If the values of \(f(k, 1), f(k, X)\) are known for all \(k\), we can answer queries in \(O(\log N)\) using binary lifting. \(f(k, x)\) can be calculated as follows:

• When \(P_k = 1\):
  • If \(xX < S_i\), then \(f(k, x) = k\). Below we consider otherwise.
  • If \(P_{k+1} = 1\), then \(f(k, x) = f(k + 1, X)\).
  • If \(P_{k+1} = -1\), then \( \displaystyle f(k, x) = f \left(k + 1, \left\lceil \frac{S_k}{x} \right\rceil \right)\).
• When \(P_k =-1\):
  • If \(x \geq S_i\), then \(f(k, x) = k\). Below we consider otherwise.
  • If \(P_{k+1} = 1\), then \(\displaystyle f(k, x) = f \left(k + 1, \min \left\{ \left\lfloor \frac{S_k - 1}{x} \right\rfloor , X \right\} \right)\).
  • If \(P_{k+1} = -1\), then \(f(k, x) = f(k + 1, 1)\).

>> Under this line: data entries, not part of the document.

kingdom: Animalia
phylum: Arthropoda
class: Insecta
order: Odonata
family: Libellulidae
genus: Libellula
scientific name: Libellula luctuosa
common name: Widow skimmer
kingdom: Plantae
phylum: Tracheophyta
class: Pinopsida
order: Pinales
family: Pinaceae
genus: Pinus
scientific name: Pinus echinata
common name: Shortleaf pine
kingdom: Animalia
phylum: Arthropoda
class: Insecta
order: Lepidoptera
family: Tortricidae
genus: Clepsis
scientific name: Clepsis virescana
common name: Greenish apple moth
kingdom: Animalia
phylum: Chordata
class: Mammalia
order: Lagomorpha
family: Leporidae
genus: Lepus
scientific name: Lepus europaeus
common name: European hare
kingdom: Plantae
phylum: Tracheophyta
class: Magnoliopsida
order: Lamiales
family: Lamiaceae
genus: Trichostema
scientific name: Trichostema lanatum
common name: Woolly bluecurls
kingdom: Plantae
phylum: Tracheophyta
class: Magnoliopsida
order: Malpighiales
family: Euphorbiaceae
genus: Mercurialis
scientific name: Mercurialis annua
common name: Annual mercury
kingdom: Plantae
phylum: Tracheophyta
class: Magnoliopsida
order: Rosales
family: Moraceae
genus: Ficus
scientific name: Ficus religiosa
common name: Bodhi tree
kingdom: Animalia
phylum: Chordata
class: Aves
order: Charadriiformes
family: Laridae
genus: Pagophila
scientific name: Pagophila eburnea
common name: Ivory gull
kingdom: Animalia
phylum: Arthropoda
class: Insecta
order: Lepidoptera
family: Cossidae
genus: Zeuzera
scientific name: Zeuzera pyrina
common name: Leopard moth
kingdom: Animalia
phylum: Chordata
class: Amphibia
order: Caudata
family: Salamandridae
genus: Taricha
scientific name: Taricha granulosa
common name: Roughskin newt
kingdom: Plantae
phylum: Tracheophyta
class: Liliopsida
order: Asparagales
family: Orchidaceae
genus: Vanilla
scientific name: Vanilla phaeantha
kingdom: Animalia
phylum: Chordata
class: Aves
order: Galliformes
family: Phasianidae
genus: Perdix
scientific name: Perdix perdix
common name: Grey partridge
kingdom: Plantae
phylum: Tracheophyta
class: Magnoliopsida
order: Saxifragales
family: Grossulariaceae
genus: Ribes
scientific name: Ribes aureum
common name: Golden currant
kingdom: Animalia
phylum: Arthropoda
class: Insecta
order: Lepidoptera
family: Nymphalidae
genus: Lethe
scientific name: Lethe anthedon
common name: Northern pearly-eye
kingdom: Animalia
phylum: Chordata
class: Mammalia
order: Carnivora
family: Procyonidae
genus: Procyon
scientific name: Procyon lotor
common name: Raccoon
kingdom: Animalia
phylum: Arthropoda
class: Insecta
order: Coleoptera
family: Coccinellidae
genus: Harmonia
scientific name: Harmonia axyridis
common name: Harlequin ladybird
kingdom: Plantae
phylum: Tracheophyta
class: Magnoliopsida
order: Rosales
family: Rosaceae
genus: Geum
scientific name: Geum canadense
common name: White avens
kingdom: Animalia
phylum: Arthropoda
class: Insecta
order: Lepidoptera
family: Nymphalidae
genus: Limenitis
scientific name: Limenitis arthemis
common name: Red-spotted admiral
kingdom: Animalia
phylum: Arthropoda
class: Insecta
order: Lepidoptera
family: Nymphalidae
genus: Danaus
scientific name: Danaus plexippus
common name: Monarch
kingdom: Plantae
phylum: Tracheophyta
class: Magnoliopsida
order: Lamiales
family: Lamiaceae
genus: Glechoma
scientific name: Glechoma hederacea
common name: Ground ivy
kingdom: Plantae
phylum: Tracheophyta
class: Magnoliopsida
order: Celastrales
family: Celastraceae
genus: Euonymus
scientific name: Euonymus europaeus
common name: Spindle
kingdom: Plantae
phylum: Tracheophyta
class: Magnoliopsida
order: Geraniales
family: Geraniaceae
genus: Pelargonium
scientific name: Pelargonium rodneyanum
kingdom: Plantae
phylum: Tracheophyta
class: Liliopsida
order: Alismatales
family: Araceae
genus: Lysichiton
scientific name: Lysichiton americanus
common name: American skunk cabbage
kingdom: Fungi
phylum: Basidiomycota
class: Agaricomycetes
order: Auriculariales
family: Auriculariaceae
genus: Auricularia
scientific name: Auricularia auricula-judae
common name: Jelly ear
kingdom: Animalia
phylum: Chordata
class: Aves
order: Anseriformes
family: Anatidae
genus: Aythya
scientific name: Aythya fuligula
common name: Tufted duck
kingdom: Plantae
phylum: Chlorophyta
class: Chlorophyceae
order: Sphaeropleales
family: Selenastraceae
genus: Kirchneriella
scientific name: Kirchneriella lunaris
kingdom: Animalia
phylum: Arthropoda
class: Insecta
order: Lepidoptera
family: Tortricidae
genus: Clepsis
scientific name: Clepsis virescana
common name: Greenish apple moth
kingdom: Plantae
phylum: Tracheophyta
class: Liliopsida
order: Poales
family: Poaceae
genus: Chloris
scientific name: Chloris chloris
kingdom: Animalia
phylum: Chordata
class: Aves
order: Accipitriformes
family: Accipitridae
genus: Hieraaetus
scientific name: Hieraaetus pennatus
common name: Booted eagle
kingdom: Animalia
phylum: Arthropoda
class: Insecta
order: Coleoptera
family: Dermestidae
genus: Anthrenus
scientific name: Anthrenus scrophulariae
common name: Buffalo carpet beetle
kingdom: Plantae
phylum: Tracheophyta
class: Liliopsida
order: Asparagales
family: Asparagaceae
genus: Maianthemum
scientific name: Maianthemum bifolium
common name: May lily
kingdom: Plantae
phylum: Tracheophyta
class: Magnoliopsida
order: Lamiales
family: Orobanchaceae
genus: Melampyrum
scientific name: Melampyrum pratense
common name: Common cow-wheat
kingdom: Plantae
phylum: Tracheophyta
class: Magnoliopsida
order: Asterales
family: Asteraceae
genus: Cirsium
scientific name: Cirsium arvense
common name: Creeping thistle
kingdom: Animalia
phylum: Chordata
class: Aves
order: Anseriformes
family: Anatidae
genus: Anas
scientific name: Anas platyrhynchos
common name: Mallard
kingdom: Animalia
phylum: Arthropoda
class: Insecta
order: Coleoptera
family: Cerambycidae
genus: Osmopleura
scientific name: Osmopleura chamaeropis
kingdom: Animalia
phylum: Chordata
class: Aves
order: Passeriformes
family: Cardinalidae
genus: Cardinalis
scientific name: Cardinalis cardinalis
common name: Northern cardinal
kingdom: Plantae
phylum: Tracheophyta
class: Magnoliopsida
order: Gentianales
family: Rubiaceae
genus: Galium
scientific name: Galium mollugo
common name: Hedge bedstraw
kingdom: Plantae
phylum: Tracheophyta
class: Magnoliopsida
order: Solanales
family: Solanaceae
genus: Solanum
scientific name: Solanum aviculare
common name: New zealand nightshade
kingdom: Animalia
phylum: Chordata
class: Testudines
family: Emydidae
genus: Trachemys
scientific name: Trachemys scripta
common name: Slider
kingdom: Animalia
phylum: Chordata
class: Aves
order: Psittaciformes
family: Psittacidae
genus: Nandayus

For each \(k\), the values of \(x\) for which we need to compute \(f(k,x)\) are only \(1\), \(X\), and numbers represented as \(\displaystyle \left\lceil \frac{S_{k-1}}{t} \right\rceil, \left\lfloor \frac{S_{k-1} - 1}{t} \right\rfloor\), which is at most \(O(\sqrt{\max S})\).

The necessary values of \(f(k, x)\) can be calculated in \(O(N \sqrt {\max S})\), and each query can be answered in \(O(\log N)\), so we can solve this problem in \(O(N \sqrt {\max S} + Q \log N)\).